Seven Defendants Arrested for Narcotics Trafficking in Brooklyn’s Bushwick Houses
Three indictments were unsealed today in Brooklyn federal court charging seven defendants from the Bushwick section of Brooklyn, New York, with narcotics trafficking.1 Two of the indictments charge groups of defendants with trafficking cocaine base, and the third indictment charges a group with heroin trafficking. The defendants are scheduled to be arraigned today before United States Magistrate Judge Marilyn D. Go, at the U.S. Courthouse, 225 Cadman Plaza East, Brooklyn, New York.
The charges and arrests were announced by Loretta E. Lynch, United States Attorney for the Eastern District of New York, George Venizelos, Assistant Director-in-Charge, Federal Bureau of Investigation, New York Field Office, and Raymond W. Kelly, Commissioner, New York City Police Department.

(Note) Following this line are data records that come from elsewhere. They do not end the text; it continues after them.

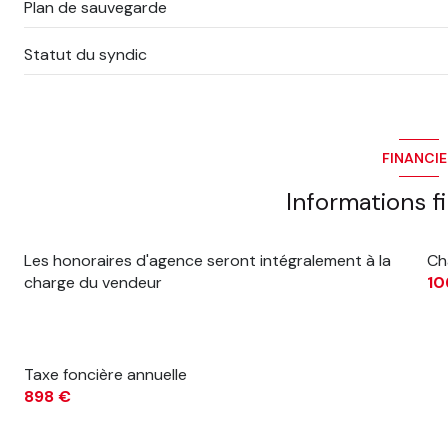
Plan de sauvegarde
Statut du syndic
FINANCI
Informations f
Les honoraires d'agence seront intégralement à la
Ch
charge du vendeur
10
Taxe foncière annuelle
898 €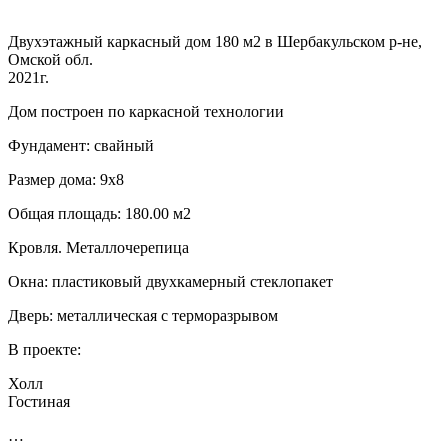
Двухэтажный каркасный дом 180 м2 в Шербакульском р-не,
Омской обл.
2021г.
Дом построен по каркасной технологии
Фундамент: свайный
Размер дома: 9х8
Общая площадь: 180.00 м2
Кровля. Металлочерепица
Окна: пластиковый двухкамерный стеклопакет
Дверь: металлическая с терморазрывом
В проекте:
Холл
Гостиная
…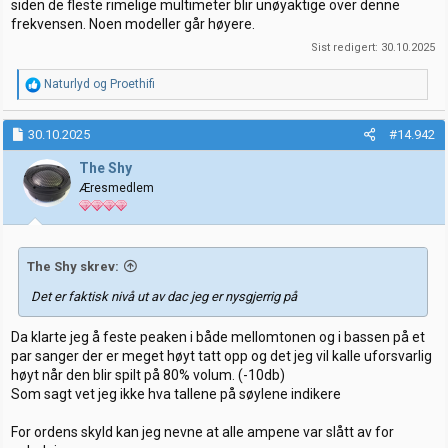
siden de fleste rimelige multimeter blir unøyaktige over denne
frekvensen. Noen modeller går høyere.
Sist redigert:
30.10.2025
R
Naturlyd
og
Proethifi
e
a
k
30.10.2025
#14.942
s
j
The Shy
o
Æresmedlem
n
e
r
:
The Shy skrev:
Det er faktisk nivå ut av dac jeg er nysgjerrig på
Da klarte jeg å feste peaken i både mellomtonen og i bassen på et
par sanger der er meget høyt tatt opp og det jeg vil kalle uforsvarlig
høyt når den blir spilt på 80% volum. (-10db)
Som sagt vet jeg ikke hva tallene på søylene indikere
For ordens skyld kan jeg nevne at alle ampene var slått av for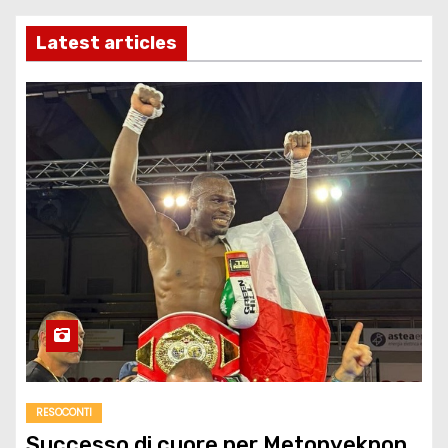
Latest articles
RESOCONTI
Successo di cuore per Metonyekpon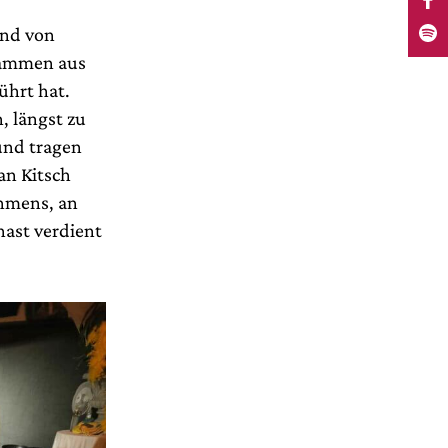
and von
tammen aus
ührt hat.
 längst zu
und tragen
an Kitsch
ehmens, an
nast verdient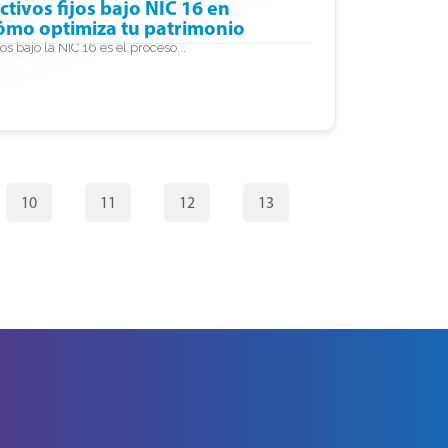
ctivos fijos bajo NIC 16 en
cómo optimiza tu patrimonio
os bajo la NIC 16 es el proceso...
10
11
12
13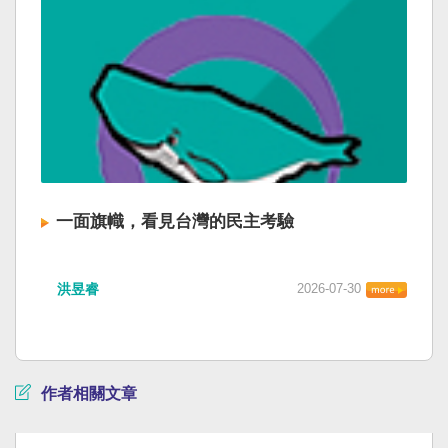
一面旗幟，看見台灣的民主考驗
洪昱睿
2026-07-30
作者相關文章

In response to a spate of violence that included the near-fatal shooting of a police officer in January 2012, the NYPD and FBI conducted a one-year joint investigation resulting in today’s charges against members of three separate narcotics trafficking organizations in the Bushwick Houses public housing development in Brooklyn. During the investigation, the NYPD conducted dozens of audio and video recorded purchases of cocaine base, or “crack,” and heroin from the defendants using undercover police officers. The crack cocaine transactions occurred in the hallways and stairwells of buildings in the development as well as just outside the buildings, often in public view. The heroin traffickers sold distribution-level quantities of heroin, frequently pre-packaged and stamped for retail sale. Several of the defendants have serious criminal records that include felony narcotics and firearms convictions.
“All New Yorkers deserve a safe place to live and raise their families. Instead, these defendants allegedly turned the Bushwick Houses into a drug market, rather than a place of refuge for the residents. This case again demonstrates this Office’s ongoing commitment to investigating and prosecuting organized drug trafficking activity in our community. Those who introduce drugs and other dangers into our neighborhoods will face the full force of the law,” stated United States Attorney Lynch. Ms. Lynch expressed her grateful appreciation to the FBI agents and NYPD detectives who investigated the case. She added that the government’s investigation is ongoing.
The cases have been assigned to United States District Judges Matsumoto, Mauskopf and Weinstein. If convicted of the most serious offenses in the indictment, the defendants charged with crack offenses face a maximum sentence of 20 years’ imprisonment. The heroin defendants face a minimum sentence of five years’ imprisonment and a maximum sentence of 40 years’ imprisonment.
The government’s case is being prosecuted by Assistant United States Attorney Matthew Amatruda.